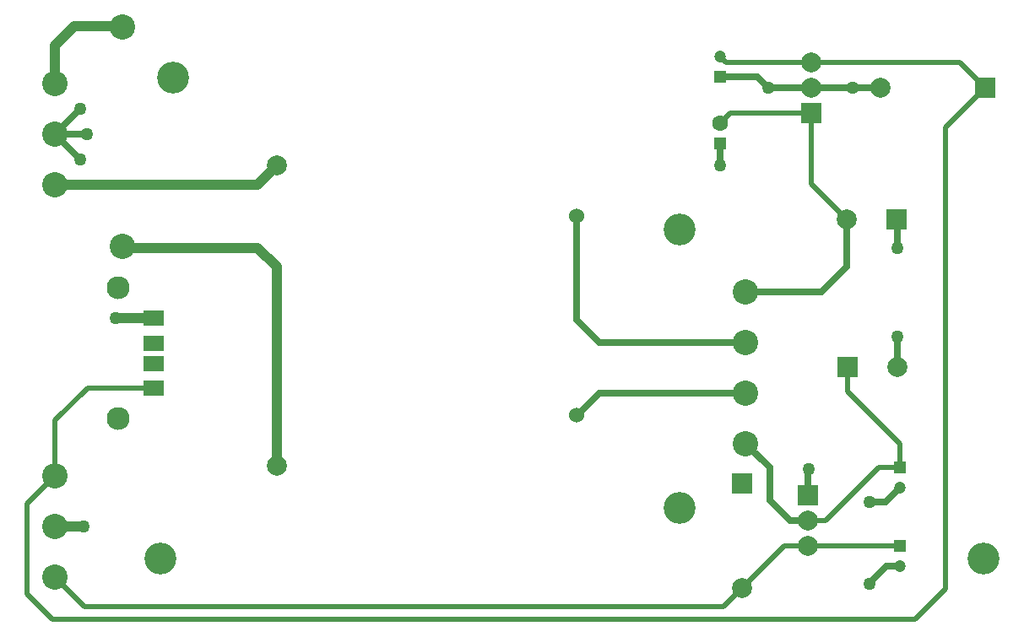
<source format=gbl>
G04 Layer_Physical_Order=2*
G04 Layer_Color=16711680*
%FSLAX25Y25*%
%MOIN*%
G70*
G01*
G75*
%ADD10C,0.02500*%
%ADD11C,0.10000*%
%ADD12C,0.06000*%
%ADD13C,0.07874*%
%ADD14R,0.07874X0.07874*%
%ADD15R,0.07874X0.07874*%
%ADD16C,0.06299*%
%ADD17R,0.04724X0.04724*%
%ADD18C,0.04724*%
%ADD19R,0.07874X0.06000*%
%ADD20C,0.09055*%
%ADD21C,0.12600*%
%ADD22C,0.05000*%
%ADD23C,0.03937*%
%ADD24C,0.02000*%
D10*
X166808Y-38269D02*
X167282D01*
X251016Y-79836D02*
X258316D01*
X243016Y-71836D02*
X251016Y-79836D01*
X243016Y-71836D02*
Y-58936D01*
X233916Y-49836D02*
X243016Y-58936D01*
X273406Y39054D02*
X273516Y39164D01*
X273406Y20354D02*
Y39054D01*
X263406Y10354D02*
X273406Y20354D01*
X233406Y10354D02*
X263406D01*
X167282Y-38269D02*
X175906Y-29646D01*
X233406D01*
X166808Y-549D02*
Y40231D01*
Y-549D02*
X175906Y-9646D01*
X233406D01*
X242596Y91164D02*
X259516D01*
X238150Y95610D02*
X242596Y91164D01*
X223396Y95610D02*
X238150D01*
X259516Y91164D02*
X275906D01*
X286925D01*
X223516Y60464D02*
Y69164D01*
X258316Y-69836D02*
Y-59736D01*
X258406Y-59646D01*
X293496Y-19186D02*
Y-7236D01*
X293406Y-7146D02*
X293496Y-7236D01*
X293406Y27854D02*
Y38959D01*
X293201Y39164D02*
X293406Y38959D01*
X-39094Y72854D02*
X-29094Y82854D01*
X-39094Y72854D02*
X-26594D01*
X-39094D02*
X-29094Y62854D01*
X288851Y-72500D02*
X294516Y-66836D01*
X282500Y-72500D02*
X288851D01*
X289096Y-97836D02*
X294516D01*
X282500Y-104431D02*
X289096Y-97836D01*
X282500Y-105000D02*
Y-104431D01*
D11*
X-12500Y28386D02*
D03*
Y115000D02*
D03*
X-39094Y52854D02*
D03*
Y72854D02*
D03*
Y92854D02*
D03*
Y-62146D02*
D03*
Y-82146D02*
D03*
Y-102146D02*
D03*
X233406Y10354D02*
D03*
Y-9646D02*
D03*
Y-29646D02*
D03*
Y-49646D02*
D03*
D12*
X166906Y40354D02*
D03*
Y-38146D02*
D03*
D13*
X48406Y-58146D02*
D03*
Y60354D02*
D03*
X259516Y91164D02*
D03*
Y101164D02*
D03*
X293496Y-19186D02*
D03*
X273516Y39164D02*
D03*
X286925Y91164D02*
D03*
X232296Y-106436D02*
D03*
X258316Y-79836D02*
D03*
Y-89836D02*
D03*
D14*
X259516Y81164D02*
D03*
X232296Y-65255D02*
D03*
X258316Y-69836D02*
D03*
D15*
X273811Y-19186D02*
D03*
X293201Y39164D02*
D03*
X328106Y91164D02*
D03*
D16*
X223516Y77038D02*
D03*
D17*
Y69164D02*
D03*
X294516Y-58962D02*
D03*
Y-89962D02*
D03*
X223396Y95610D02*
D03*
D18*
X294516Y-66836D02*
D03*
Y-97836D02*
D03*
X223396Y103484D02*
D03*
D19*
X0Y0D02*
D03*
Y-9843D02*
D03*
Y-17717D02*
D03*
Y-27559D02*
D03*
D20*
X-14094Y12087D02*
D03*
Y-39646D02*
D03*
D21*
X7516Y95164D02*
D03*
X2516Y-94836D02*
D03*
X207516Y35164D02*
D03*
Y-74836D02*
D03*
X327516Y-94836D02*
D03*
D22*
X-27854Y-82146D02*
D03*
X-15000Y0D02*
D03*
X293406Y27854D02*
D03*
Y-7146D02*
D03*
X275906Y91164D02*
D03*
X242596D02*
D03*
X223406Y60354D02*
D03*
X258406Y-59646D02*
D03*
X-29094Y82854D02*
D03*
X-26594Y72854D02*
D03*
X-29094Y62854D02*
D03*
X282500Y-72500D02*
D03*
Y-105000D02*
D03*
D23*
X-31594Y115354D02*
X-11594D01*
X-39094Y-82146D02*
X-27854D01*
X-15000Y0D02*
X0D01*
X48406Y-58146D02*
Y20354D01*
X40906Y27854D02*
X48406Y20354D01*
X-10709Y27854D02*
X40906D01*
X-11594Y28740D02*
X-10709Y27854D01*
X-39094Y107854D02*
X-31594Y115354D01*
X-39094Y92854D02*
Y107854D01*
X40906Y52854D02*
X48406Y60354D01*
X-39094Y52854D02*
X40906D01*
D24*
X-26327Y-27559D02*
X0D01*
X-39094Y-40326D02*
X-26327Y-27559D01*
X-39094Y-62146D02*
Y-40326D01*
X-50204Y-73256D02*
X-39094Y-62146D01*
X-50204Y-108735D02*
Y-73256D01*
Y-108735D02*
X-40104Y-118836D01*
X300516D01*
X-39094Y-102146D02*
X-27404Y-113836D01*
X286190Y-58962D02*
X294516D01*
X265316Y-79836D02*
X286190Y-58962D01*
X258516Y-79836D02*
X265316D01*
X258316Y-89836D02*
X276416D01*
X248896D02*
X258316D01*
X276416D02*
X276542Y-89962D01*
X294516D01*
X259516Y53164D02*
Y81164D01*
Y53164D02*
X273516Y39164D01*
X232296Y-106436D02*
X248896Y-89836D01*
X-27404Y-113836D02*
X224896D01*
X232296Y-106436D01*
X223516Y77038D02*
X227642Y81164D01*
X259516D01*
X223396Y103484D02*
X225716Y101164D01*
X259516D01*
X312516Y75574D02*
X328106Y91164D01*
X312516Y-106836D02*
Y75574D01*
X300516Y-118836D02*
X312516Y-106836D01*
X259516Y101164D02*
X318106D01*
X328106Y91164D01*
X273811Y-28851D02*
Y-19186D01*
Y-28851D02*
X294516Y-49556D01*
Y-58962D02*
Y-49556D01*
M02*

</source>
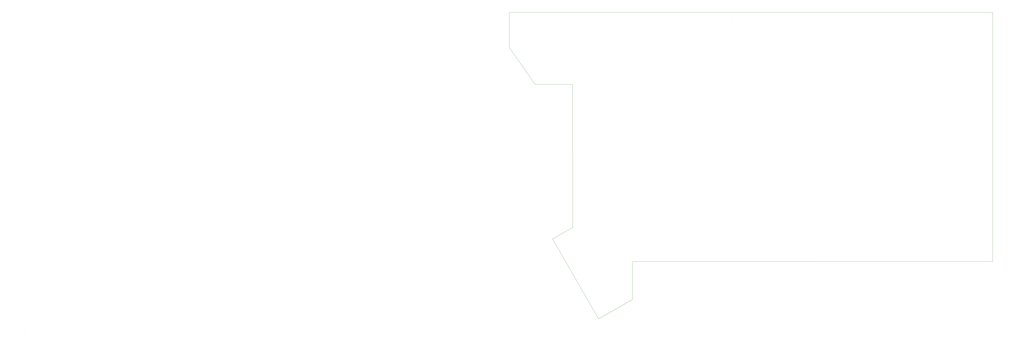
<source format=gbr>
G04 #@! TF.GenerationSoftware,KiCad,Pcbnew,7.0.9*
G04 #@! TF.CreationDate,2023-12-20T04:01:07-06:00*
G04 #@! TF.ProjectId,keyboard,6b657962-6f61-4726-942e-6b696361645f,rev?*
G04 #@! TF.SameCoordinates,Original*
G04 #@! TF.FileFunction,Profile,NP*
%FSLAX46Y46*%
G04 Gerber Fmt 4.6, Leading zero omitted, Abs format (unit mm)*
G04 Created by KiCad (PCBNEW 7.0.9) date 2023-12-20 04:01:07*
%MOMM*%
%LPD*%
G01*
G04 APERTURE LIST*
G04 #@! TA.AperFunction,Profile*
%ADD10C,0.100000*%
G04 #@! TD*
G04 #@! TA.AperFunction,Profile*
%ADD11C,0.200000*%
G04 #@! TD*
G04 APERTURE END LIST*
D10*
X299370000Y-77543900D02*
X286650000Y-59433900D01*
D11*
X275142011Y-206703900D02*
G75*
G03*
X275142011Y-206703900I-1J0D01*
G01*
X526643001Y-40386632D02*
G75*
G03*
X526643001Y-40386632I-1J0D01*
G01*
X395620501Y-45881632D02*
G75*
G03*
X395620501Y-45881632I-1J0D01*
G01*
D10*
X523800000Y-164490000D02*
X523800000Y-42230000D01*
X330550000Y-192700000D02*
X347070000Y-183170000D01*
D11*
X48939007Y-200520000D02*
G75*
G03*
X48939007Y-200520000I-1J0D01*
G01*
D10*
X311820000Y-77553900D02*
X299370000Y-77543900D01*
D11*
X337537007Y-64798564D02*
G75*
G03*
X337537007Y-64798564I-1J0D01*
G01*
D10*
X459770000Y-42223900D02*
X523800000Y-42230000D01*
X317790000Y-147783900D02*
X317740000Y-77553900D01*
X317740000Y-77553900D02*
X311820000Y-77553900D01*
X347070000Y-164570000D02*
X347070000Y-183170000D01*
X317790000Y-147783900D02*
X307940000Y-153463900D01*
X286650000Y-59433900D02*
X286650000Y-42223900D01*
X459770000Y-42223900D02*
X286650000Y-42223900D01*
X307940000Y-153463900D02*
X330550000Y-192700000D01*
X523800000Y-164490000D02*
X347070000Y-164570000D01*
M02*

</source>
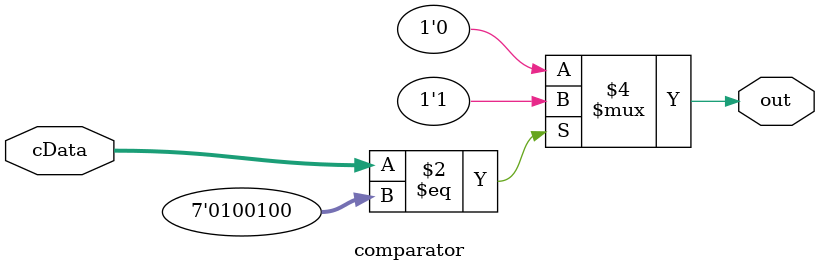
<source format=v>
module comparator(input [6:0] cData,output reg out);
always @(cData)begin
if(cData==7'b0100100)
out=1'b1;
else
out=1'b0;
end
endmodule

</source>
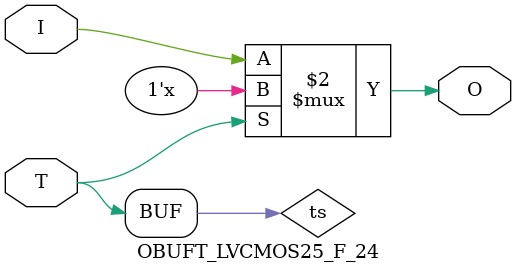
<source format=v>

/*

FUNCTION	: TRI-STATE OUTPUT BUFFER

*/

`celldefine
`timescale  100 ps / 10 ps

module OBUFT_LVCMOS25_F_24 (O, I, T);

    output O;

    input  I, T;

    or O1 (ts, 1'b0, T);
    bufif0 T1 (O, I, ts);

endmodule

</source>
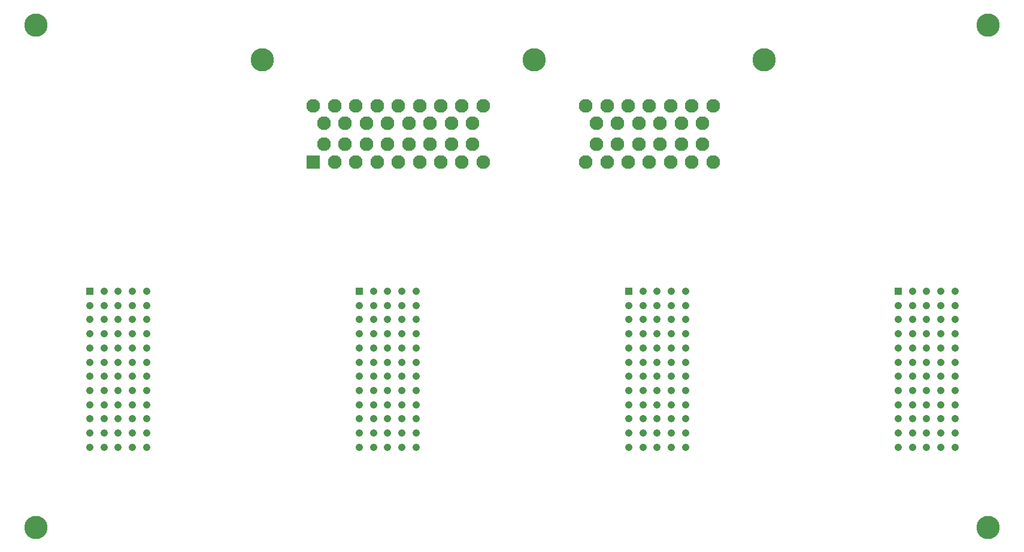
<source format=gbr>
G04*
G04 #@! TF.GenerationSoftware,Altium Limited,Altium Designer,23.0.1 (38)*
G04*
G04 Layer_Color=255*
%FSLAX25Y25*%
%MOIN*%
G70*
G04*
G04 #@! TF.SameCoordinates,88CA1221-A5B3-45BB-8031-3B943D831941*
G04*
G04*
G04 #@! TF.FilePolarity,Positive*
G04*
G01*
G75*
%ADD22C,0.07677*%
%ADD23R,0.07677X0.07677*%
%ADD24C,0.12992*%
%ADD25C,0.13000*%
%ADD26C,0.04232*%
%ADD27R,0.04232X0.04232*%
D22*
X386811Y245000D02*
D03*
X375000D02*
D03*
X363189D02*
D03*
X351378D02*
D03*
X339567D02*
D03*
X327756D02*
D03*
X315945D02*
D03*
X380906Y235157D02*
D03*
X369094D02*
D03*
X357283D02*
D03*
X345472D02*
D03*
X333661D02*
D03*
X321850D02*
D03*
X380906Y223346D02*
D03*
X369094D02*
D03*
X357283D02*
D03*
X345472D02*
D03*
X333661D02*
D03*
X321850D02*
D03*
X386811Y213504D02*
D03*
X375000D02*
D03*
X363189D02*
D03*
X351378D02*
D03*
X339567D02*
D03*
X327756D02*
D03*
X315945D02*
D03*
X258858Y245000D02*
D03*
X247047D02*
D03*
X235236D02*
D03*
X223425D02*
D03*
X211614D02*
D03*
X199803D02*
D03*
X187992D02*
D03*
X176181D02*
D03*
X164370D02*
D03*
X252953Y235157D02*
D03*
X241142D02*
D03*
X229331D02*
D03*
X217520D02*
D03*
X205709D02*
D03*
X193898D02*
D03*
X182087D02*
D03*
X170276D02*
D03*
X252953Y223346D02*
D03*
X241142D02*
D03*
X229331D02*
D03*
X217520D02*
D03*
X205709D02*
D03*
X193898D02*
D03*
X182087D02*
D03*
X170276D02*
D03*
X258858Y213504D02*
D03*
X247047D02*
D03*
X235236D02*
D03*
X223425D02*
D03*
X211614D02*
D03*
X199803D02*
D03*
X187992D02*
D03*
X176181D02*
D03*
D23*
X164370D02*
D03*
D24*
X415354Y270591D02*
D03*
X135827D02*
D03*
X287402D02*
D03*
D25*
X10000Y290000D02*
D03*
X540000Y10000D02*
D03*
Y290000D02*
D03*
X10000Y10000D02*
D03*
D26*
X55748Y54598D02*
D03*
Y62500D02*
D03*
Y70402D02*
D03*
Y78299D02*
D03*
Y86201D02*
D03*
Y94098D02*
D03*
Y102000D02*
D03*
Y109902D02*
D03*
Y117799D02*
D03*
Y125701D02*
D03*
Y133598D02*
D03*
X47874Y54598D02*
D03*
Y62500D02*
D03*
Y70402D02*
D03*
Y78299D02*
D03*
Y86201D02*
D03*
Y94098D02*
D03*
Y102000D02*
D03*
Y109902D02*
D03*
Y117799D02*
D03*
Y125701D02*
D03*
Y133598D02*
D03*
Y141500D02*
D03*
X40000Y54598D02*
D03*
Y62500D02*
D03*
Y70402D02*
D03*
Y78299D02*
D03*
Y86201D02*
D03*
Y94098D02*
D03*
Y102000D02*
D03*
Y109902D02*
D03*
Y117799D02*
D03*
Y125701D02*
D03*
Y133598D02*
D03*
X55748Y141500D02*
D03*
X63622D02*
D03*
Y94098D02*
D03*
Y86201D02*
D03*
Y78299D02*
D03*
Y70402D02*
D03*
Y62500D02*
D03*
Y54598D02*
D03*
Y102000D02*
D03*
Y109902D02*
D03*
Y117799D02*
D03*
Y125701D02*
D03*
Y133598D02*
D03*
X71496Y141500D02*
D03*
Y94098D02*
D03*
Y86201D02*
D03*
Y78299D02*
D03*
Y70402D02*
D03*
Y62500D02*
D03*
Y54598D02*
D03*
Y102000D02*
D03*
Y109902D02*
D03*
Y117799D02*
D03*
Y125701D02*
D03*
Y133598D02*
D03*
X490000D02*
D03*
Y125701D02*
D03*
Y117799D02*
D03*
Y109902D02*
D03*
Y102000D02*
D03*
Y94098D02*
D03*
Y86201D02*
D03*
Y78299D02*
D03*
Y70402D02*
D03*
X497874Y141500D02*
D03*
Y133598D02*
D03*
Y125701D02*
D03*
Y117799D02*
D03*
Y109902D02*
D03*
Y102000D02*
D03*
Y94098D02*
D03*
Y86201D02*
D03*
Y78299D02*
D03*
Y70402D02*
D03*
X505748Y141500D02*
D03*
Y133598D02*
D03*
Y125701D02*
D03*
Y117799D02*
D03*
Y109902D02*
D03*
Y102000D02*
D03*
Y94098D02*
D03*
Y86201D02*
D03*
Y78299D02*
D03*
Y70402D02*
D03*
Y62500D02*
D03*
X513622Y141500D02*
D03*
Y133598D02*
D03*
Y125701D02*
D03*
Y117799D02*
D03*
Y109902D02*
D03*
Y102000D02*
D03*
Y70402D02*
D03*
Y62500D02*
D03*
Y54598D02*
D03*
X521496Y141500D02*
D03*
Y133598D02*
D03*
Y125701D02*
D03*
Y117799D02*
D03*
Y109902D02*
D03*
Y102000D02*
D03*
Y94098D02*
D03*
Y86201D02*
D03*
Y54598D02*
D03*
Y62500D02*
D03*
Y70402D02*
D03*
Y78299D02*
D03*
X513622D02*
D03*
Y86201D02*
D03*
Y94098D02*
D03*
X505748Y54598D02*
D03*
X497874D02*
D03*
Y62500D02*
D03*
X490000Y54598D02*
D03*
Y62500D02*
D03*
X190000D02*
D03*
Y54598D02*
D03*
X197874Y62500D02*
D03*
Y54598D02*
D03*
X205748D02*
D03*
X213622Y94098D02*
D03*
Y86201D02*
D03*
Y78299D02*
D03*
X221496D02*
D03*
Y70402D02*
D03*
Y62500D02*
D03*
Y54598D02*
D03*
Y86201D02*
D03*
Y94098D02*
D03*
Y102000D02*
D03*
Y109902D02*
D03*
Y117799D02*
D03*
Y125701D02*
D03*
Y133598D02*
D03*
Y141500D02*
D03*
X213622Y54598D02*
D03*
Y62500D02*
D03*
Y70402D02*
D03*
Y102000D02*
D03*
Y109902D02*
D03*
Y117799D02*
D03*
Y125701D02*
D03*
Y133598D02*
D03*
Y141500D02*
D03*
X205748Y62500D02*
D03*
Y70402D02*
D03*
Y78299D02*
D03*
Y86201D02*
D03*
Y94098D02*
D03*
Y102000D02*
D03*
Y109902D02*
D03*
Y117799D02*
D03*
Y125701D02*
D03*
Y133598D02*
D03*
Y141500D02*
D03*
X197874Y70402D02*
D03*
Y78299D02*
D03*
Y86201D02*
D03*
Y94098D02*
D03*
Y102000D02*
D03*
Y109902D02*
D03*
Y117799D02*
D03*
Y125701D02*
D03*
Y133598D02*
D03*
Y141500D02*
D03*
X190000Y70402D02*
D03*
Y78299D02*
D03*
Y86201D02*
D03*
Y94098D02*
D03*
Y102000D02*
D03*
Y109902D02*
D03*
Y117799D02*
D03*
Y125701D02*
D03*
Y133598D02*
D03*
X340000D02*
D03*
Y125701D02*
D03*
Y117799D02*
D03*
Y109902D02*
D03*
Y102000D02*
D03*
Y94098D02*
D03*
Y86201D02*
D03*
Y78299D02*
D03*
Y70402D02*
D03*
X347874Y141500D02*
D03*
Y133598D02*
D03*
Y125701D02*
D03*
Y117799D02*
D03*
Y109902D02*
D03*
Y102000D02*
D03*
Y94098D02*
D03*
Y86201D02*
D03*
Y78299D02*
D03*
Y70402D02*
D03*
X355748Y141500D02*
D03*
Y133598D02*
D03*
Y125701D02*
D03*
Y117799D02*
D03*
Y109902D02*
D03*
Y102000D02*
D03*
Y94098D02*
D03*
Y86201D02*
D03*
Y78299D02*
D03*
Y70402D02*
D03*
Y62500D02*
D03*
X363622Y141500D02*
D03*
Y133598D02*
D03*
Y125701D02*
D03*
Y117799D02*
D03*
Y109902D02*
D03*
Y102000D02*
D03*
Y70402D02*
D03*
Y62500D02*
D03*
Y54598D02*
D03*
X371496Y141500D02*
D03*
Y133598D02*
D03*
Y125701D02*
D03*
Y117799D02*
D03*
Y109902D02*
D03*
Y102000D02*
D03*
Y94098D02*
D03*
Y86201D02*
D03*
Y54598D02*
D03*
Y62500D02*
D03*
Y70402D02*
D03*
Y78299D02*
D03*
X363622D02*
D03*
Y86201D02*
D03*
Y94098D02*
D03*
X355748Y54598D02*
D03*
X347874D02*
D03*
Y62500D02*
D03*
X340000Y54598D02*
D03*
Y62500D02*
D03*
D27*
X40000Y141500D02*
D03*
X490000D02*
D03*
X190000D02*
D03*
X340000D02*
D03*
M02*

</source>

-----

**What you should do**
Nothing but an exact copy belongs in the answer: the lines from the top of the records through the line containing "X328106Y91164D02*", minus the pictures.

**Result for this task**
<source format=gbl>
G04 Layer_Physical_Order=2*
G04 Layer_Color=16711680*
%FSLAX25Y25*%
%MOIN*%
G70*
G01*
G75*
%ADD10C,0.02500*%
%ADD11C,0.10000*%
%ADD12C,0.06000*%
%ADD13C,0.07874*%
%ADD14R,0.07874X0.07874*%
%ADD15R,0.07874X0.07874*%
%ADD16C,0.06299*%
%ADD17R,0.04724X0.04724*%
%ADD18C,0.04724*%
%ADD19R,0.07874X0.06000*%
%ADD20C,0.09055*%
%ADD21C,0.12600*%
%ADD22C,0.05000*%
%ADD23C,0.03937*%
%ADD24C,0.02000*%
D10*
X166808Y-38269D02*
X167282D01*
X251016Y-79836D02*
X258316D01*
X243016Y-71836D02*
X251016Y-79836D01*
X243016Y-71836D02*
Y-58936D01*
X233916Y-49836D02*
X243016Y-58936D01*
X273406Y39054D02*
X273516Y39164D01*
X273406Y20354D02*
Y39054D01*
X263406Y10354D02*
X273406Y20354D01*
X233406Y10354D02*
X263406D01*
X167282Y-38269D02*
X175906Y-29646D01*
X233406D01*
X166808Y-549D02*
Y40231D01*
Y-549D02*
X175906Y-9646D01*
X233406D01*
X242596Y91164D02*
X259516D01*
X238150Y95610D02*
X242596Y91164D01*
X223396Y95610D02*
X238150D01*
X259516Y91164D02*
X275906D01*
X286925D01*
X223516Y60464D02*
Y69164D01*
X258316Y-69836D02*
Y-59736D01*
X258406Y-59646D01*
X293496Y-19186D02*
Y-7236D01*
X293406Y-7146D02*
X293496Y-7236D01*
X293406Y27854D02*
Y38959D01*
X293201Y39164D02*
X293406Y38959D01*
X-39094Y72854D02*
X-29094Y82854D01*
X-39094Y72854D02*
X-26594D01*
X-39094D02*
X-29094Y62854D01*
X288851Y-72500D02*
X294516Y-66836D01*
X282500Y-72500D02*
X288851D01*
X289096Y-97836D02*
X294516D01*
X282500Y-104431D02*
X289096Y-97836D01*
X282500Y-105000D02*
Y-104431D01*
D11*
X-12500Y28386D02*
D03*
Y115000D02*
D03*
X-39094Y52854D02*
D03*
Y72854D02*
D03*
Y92854D02*
D03*
Y-62146D02*
D03*
Y-82146D02*
D03*
Y-102146D02*
D03*
X233406Y10354D02*
D03*
Y-9646D02*
D03*
Y-29646D02*
D03*
Y-49646D02*
D03*
D12*
X166906Y40354D02*
D03*
Y-38146D02*
D03*
D13*
X48406Y-58146D02*
D03*
Y60354D02*
D03*
X259516Y91164D02*
D03*
Y101164D02*
D03*
X293496Y-19186D02*
D03*
X273516Y39164D02*
D03*
X286925Y91164D02*
D03*
X232296Y-106436D02*
D03*
X258316Y-79836D02*
D03*
Y-89836D02*
D03*
D14*
X259516Y81164D02*
D03*
X232296Y-65255D02*
D03*
X258316Y-69836D02*
D03*
D15*
X273811Y-19186D02*
D03*
X293201Y39164D02*
D03*
X328106Y91164D02*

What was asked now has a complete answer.